*** Exercise passage ***

Diversity of life and the 'paradox of sex'
Date:
July 29, 2021
Source:
University of Arizona
Summary:
New research finds that sexual reproduction and multicellularity
drive diversity among different species.
FULL STORY ========================================================================== There are huge differences in species numbers among the major branches
of the tree of life. Some groups of organisms have many species, while
others have few. For example, animals, plants and fungi each have over
100,000 known species, but most others -- such as many algal and bacterial groups -- have 10,000 or less.
==========================================================================
A new University of Arizona-led study, published in the Proceedings of the Royal Society B, tested whether sexual reproduction and multicellularity
might help explain this mysterious pattern.
"We wanted to understand the diversity of life," said paper co-author
John Wiens, a professor in the Department of Ecology and Evolutionary
Biology. "Why are most living things animals, plants and fungi?"
To address this, Wiens worked with a visiting scientist in his lab,
Lian Chen from Nanjing Forestry University in China. They estimated
rates of species proliferation in 17 major groups that spanned all
living organisms, including bacteria, protists, fungi, plants and
animals. The hard part was to estimate how many species in each group
were multicellular versus unicellular and how many reproduced sexually
versus asexually. For five years, Chen sifted through more than 1,100 scientific papers and characterized the reproductive modes and cellularity
of more than 1.5 million species.
They found that both multicellularity and sexual reproduction helped
explain the rapid proliferation of animal, plant and fungal species. The
rapid proliferation of these three groups explains why they now include
more than 90% of Earth's known species.
The duo also found that the rapid proliferation of sexual species may
help explain the "paradox of sex." The paradox is why so many species
reproduce sexually, despite the disadvantages of sexual reproduction.
==========================================================================
"For sexual species, only half the individuals are directly producing offspring. In an asexual species, every individual is directly producing offspring," Wiens said. "Sexual reproduction is not as efficient. Another disadvantage of sexual reproduction is that you do need two individuals
to make something happen, and those two individuals have to be the right
sexes. Asexual species, on the other hand, only need one individual
to reproduce." Chen and Wiens found a straightforward answer to the
paradox of sex. The reason why there are so many sexual species is
because sexual species actually proliferate more rapidly than asexual
species. This had not been shown across all of life before.
They also found that another explanation for the large number of sexual
species is that sexual reproduction and multicellularity are strongly associated across the tree of life, and that multicellularity helps
drive the large number of sexual species.

*** End of Exercise passage ***
*** Exercise data ***

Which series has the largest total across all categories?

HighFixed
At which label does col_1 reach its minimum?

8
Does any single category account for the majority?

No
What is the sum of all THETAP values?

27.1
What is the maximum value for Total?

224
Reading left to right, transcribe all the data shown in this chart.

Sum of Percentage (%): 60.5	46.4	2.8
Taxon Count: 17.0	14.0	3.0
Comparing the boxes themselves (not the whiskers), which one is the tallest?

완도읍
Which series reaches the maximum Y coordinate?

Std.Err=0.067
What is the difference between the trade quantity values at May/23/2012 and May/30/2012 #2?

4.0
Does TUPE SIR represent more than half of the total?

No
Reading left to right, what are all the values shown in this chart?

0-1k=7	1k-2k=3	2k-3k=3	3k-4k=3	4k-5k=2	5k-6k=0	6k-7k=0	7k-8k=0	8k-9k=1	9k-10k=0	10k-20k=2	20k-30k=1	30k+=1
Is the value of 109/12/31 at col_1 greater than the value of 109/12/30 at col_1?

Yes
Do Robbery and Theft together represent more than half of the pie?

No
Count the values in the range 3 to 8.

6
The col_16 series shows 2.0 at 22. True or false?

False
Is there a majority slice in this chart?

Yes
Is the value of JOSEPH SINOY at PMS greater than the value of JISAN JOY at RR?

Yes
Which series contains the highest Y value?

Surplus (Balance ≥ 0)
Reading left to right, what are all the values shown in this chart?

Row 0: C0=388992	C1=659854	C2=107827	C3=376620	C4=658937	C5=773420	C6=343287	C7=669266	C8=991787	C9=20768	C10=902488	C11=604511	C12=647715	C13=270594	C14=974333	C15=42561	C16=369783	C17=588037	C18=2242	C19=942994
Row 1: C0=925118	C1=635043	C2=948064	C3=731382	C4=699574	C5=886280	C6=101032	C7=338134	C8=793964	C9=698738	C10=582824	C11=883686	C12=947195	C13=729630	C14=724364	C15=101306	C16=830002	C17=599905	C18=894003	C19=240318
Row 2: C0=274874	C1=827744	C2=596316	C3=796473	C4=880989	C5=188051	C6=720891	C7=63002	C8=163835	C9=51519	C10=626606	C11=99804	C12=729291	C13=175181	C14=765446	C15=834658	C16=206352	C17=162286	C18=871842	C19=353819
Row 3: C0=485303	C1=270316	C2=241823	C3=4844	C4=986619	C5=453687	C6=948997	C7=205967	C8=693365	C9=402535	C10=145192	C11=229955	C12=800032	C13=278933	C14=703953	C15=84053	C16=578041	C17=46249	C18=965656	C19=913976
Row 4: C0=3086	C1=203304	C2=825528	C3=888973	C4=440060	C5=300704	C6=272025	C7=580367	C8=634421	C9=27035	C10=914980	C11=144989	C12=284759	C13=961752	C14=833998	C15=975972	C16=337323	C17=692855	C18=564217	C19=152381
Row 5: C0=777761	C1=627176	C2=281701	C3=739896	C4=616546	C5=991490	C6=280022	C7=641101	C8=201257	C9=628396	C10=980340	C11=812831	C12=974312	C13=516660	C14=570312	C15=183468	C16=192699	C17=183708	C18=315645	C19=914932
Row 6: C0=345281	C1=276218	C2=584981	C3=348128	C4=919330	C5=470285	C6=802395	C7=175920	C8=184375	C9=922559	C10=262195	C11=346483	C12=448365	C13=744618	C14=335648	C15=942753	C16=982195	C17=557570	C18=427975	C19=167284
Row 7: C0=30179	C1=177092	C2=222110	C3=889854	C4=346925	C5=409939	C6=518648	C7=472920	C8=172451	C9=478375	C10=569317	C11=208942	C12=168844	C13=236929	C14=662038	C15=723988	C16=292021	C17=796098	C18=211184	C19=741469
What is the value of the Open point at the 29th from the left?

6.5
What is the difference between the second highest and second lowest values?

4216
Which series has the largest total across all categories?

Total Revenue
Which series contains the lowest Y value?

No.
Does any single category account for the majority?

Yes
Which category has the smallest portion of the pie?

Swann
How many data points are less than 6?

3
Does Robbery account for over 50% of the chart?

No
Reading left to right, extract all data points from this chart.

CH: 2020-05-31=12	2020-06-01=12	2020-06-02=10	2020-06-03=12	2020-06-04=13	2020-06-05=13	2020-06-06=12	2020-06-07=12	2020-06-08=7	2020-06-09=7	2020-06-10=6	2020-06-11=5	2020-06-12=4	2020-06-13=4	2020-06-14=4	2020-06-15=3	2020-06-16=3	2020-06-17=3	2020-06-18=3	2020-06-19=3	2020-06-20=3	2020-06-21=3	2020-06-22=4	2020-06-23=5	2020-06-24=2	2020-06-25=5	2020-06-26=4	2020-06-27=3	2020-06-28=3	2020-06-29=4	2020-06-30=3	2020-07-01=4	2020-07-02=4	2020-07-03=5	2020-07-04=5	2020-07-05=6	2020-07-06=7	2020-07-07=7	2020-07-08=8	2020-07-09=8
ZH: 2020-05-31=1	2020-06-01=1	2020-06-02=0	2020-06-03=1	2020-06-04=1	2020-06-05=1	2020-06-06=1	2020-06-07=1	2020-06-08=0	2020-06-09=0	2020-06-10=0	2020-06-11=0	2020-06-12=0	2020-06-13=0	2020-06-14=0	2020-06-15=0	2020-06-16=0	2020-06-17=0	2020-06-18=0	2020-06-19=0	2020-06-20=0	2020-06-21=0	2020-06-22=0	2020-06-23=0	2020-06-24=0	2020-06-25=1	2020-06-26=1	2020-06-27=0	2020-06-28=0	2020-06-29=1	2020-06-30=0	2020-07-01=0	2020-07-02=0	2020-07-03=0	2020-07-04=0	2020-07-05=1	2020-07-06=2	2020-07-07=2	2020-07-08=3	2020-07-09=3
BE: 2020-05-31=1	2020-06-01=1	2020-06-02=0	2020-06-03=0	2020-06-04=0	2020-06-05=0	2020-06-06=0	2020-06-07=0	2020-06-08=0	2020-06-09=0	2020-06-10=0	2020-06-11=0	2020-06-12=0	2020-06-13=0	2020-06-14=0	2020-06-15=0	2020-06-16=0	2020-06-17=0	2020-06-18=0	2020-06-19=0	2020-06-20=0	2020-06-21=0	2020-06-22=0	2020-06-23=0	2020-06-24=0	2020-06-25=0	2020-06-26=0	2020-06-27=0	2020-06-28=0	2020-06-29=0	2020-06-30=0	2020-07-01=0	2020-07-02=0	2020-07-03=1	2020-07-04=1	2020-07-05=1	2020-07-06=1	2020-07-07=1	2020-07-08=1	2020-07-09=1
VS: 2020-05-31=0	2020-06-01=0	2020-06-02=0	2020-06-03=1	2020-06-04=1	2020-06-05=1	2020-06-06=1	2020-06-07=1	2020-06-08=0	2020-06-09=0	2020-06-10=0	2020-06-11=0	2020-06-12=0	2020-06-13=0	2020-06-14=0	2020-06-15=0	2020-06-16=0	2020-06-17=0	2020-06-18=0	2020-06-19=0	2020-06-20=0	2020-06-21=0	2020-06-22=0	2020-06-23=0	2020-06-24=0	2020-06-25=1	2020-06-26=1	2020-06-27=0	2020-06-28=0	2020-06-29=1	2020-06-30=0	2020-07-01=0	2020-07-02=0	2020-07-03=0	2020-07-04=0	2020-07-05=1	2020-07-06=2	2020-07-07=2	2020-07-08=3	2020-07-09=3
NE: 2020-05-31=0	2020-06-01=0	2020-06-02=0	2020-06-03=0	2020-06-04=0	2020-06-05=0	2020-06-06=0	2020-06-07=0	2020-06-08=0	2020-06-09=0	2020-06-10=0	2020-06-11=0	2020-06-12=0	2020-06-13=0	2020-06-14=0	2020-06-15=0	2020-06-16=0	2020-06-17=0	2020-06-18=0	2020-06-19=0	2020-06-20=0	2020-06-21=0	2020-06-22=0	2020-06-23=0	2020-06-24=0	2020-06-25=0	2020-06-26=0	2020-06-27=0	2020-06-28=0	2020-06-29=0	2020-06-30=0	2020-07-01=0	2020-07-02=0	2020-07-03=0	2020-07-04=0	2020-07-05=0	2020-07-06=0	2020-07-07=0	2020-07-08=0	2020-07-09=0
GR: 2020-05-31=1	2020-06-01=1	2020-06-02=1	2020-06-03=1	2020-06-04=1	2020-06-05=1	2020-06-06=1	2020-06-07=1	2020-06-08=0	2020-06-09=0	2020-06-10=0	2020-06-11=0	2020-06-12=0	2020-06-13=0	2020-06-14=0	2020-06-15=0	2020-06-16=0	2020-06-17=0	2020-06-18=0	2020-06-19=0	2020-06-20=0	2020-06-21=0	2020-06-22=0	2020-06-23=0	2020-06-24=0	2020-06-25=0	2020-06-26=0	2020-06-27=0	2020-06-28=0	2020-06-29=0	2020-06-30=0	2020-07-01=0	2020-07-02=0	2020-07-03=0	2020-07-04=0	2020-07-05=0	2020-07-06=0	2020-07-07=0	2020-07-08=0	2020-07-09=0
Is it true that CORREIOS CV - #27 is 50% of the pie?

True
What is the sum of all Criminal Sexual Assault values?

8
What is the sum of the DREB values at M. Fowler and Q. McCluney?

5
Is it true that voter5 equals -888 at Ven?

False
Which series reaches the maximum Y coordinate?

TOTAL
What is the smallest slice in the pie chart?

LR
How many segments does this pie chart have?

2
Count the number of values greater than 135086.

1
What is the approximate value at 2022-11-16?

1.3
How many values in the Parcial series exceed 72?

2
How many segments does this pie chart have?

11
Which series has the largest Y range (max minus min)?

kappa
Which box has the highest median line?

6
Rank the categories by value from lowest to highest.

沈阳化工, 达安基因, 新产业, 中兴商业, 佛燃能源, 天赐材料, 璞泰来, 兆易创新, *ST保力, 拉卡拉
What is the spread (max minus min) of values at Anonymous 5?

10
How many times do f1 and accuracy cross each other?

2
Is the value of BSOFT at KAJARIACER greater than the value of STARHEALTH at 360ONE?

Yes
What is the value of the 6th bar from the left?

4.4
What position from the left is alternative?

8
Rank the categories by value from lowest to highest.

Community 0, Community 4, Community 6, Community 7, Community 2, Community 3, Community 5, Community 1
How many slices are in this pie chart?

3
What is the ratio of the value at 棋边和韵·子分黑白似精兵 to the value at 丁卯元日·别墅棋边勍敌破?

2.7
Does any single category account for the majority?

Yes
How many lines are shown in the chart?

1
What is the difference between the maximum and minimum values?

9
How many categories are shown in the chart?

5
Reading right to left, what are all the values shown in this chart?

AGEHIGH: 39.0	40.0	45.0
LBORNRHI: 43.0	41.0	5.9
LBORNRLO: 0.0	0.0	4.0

*** End of Exercise data ***

Brief:
Reproduce the article on species diversity and sexual reproduction from "To address this, Wiens" to "1.5 million species.".

Solution to the problem:
To address this, Wiens worked with a visiting scientist in his lab,
Lian Chen from Nanjing Forestry University in China. They estimated
rates of species proliferation in 17 major groups that spanned all
living organisms, including bacteria, protists, fungi, plants and
animals. The hard part was to estimate how many species in each group
were multicellular versus unicellular and how many reproduced sexually
versus asexually. For five years, Chen sifted through more than 1,100 scientific papers and characterized the reproductive modes and cellularity
of more than 1.5 million species.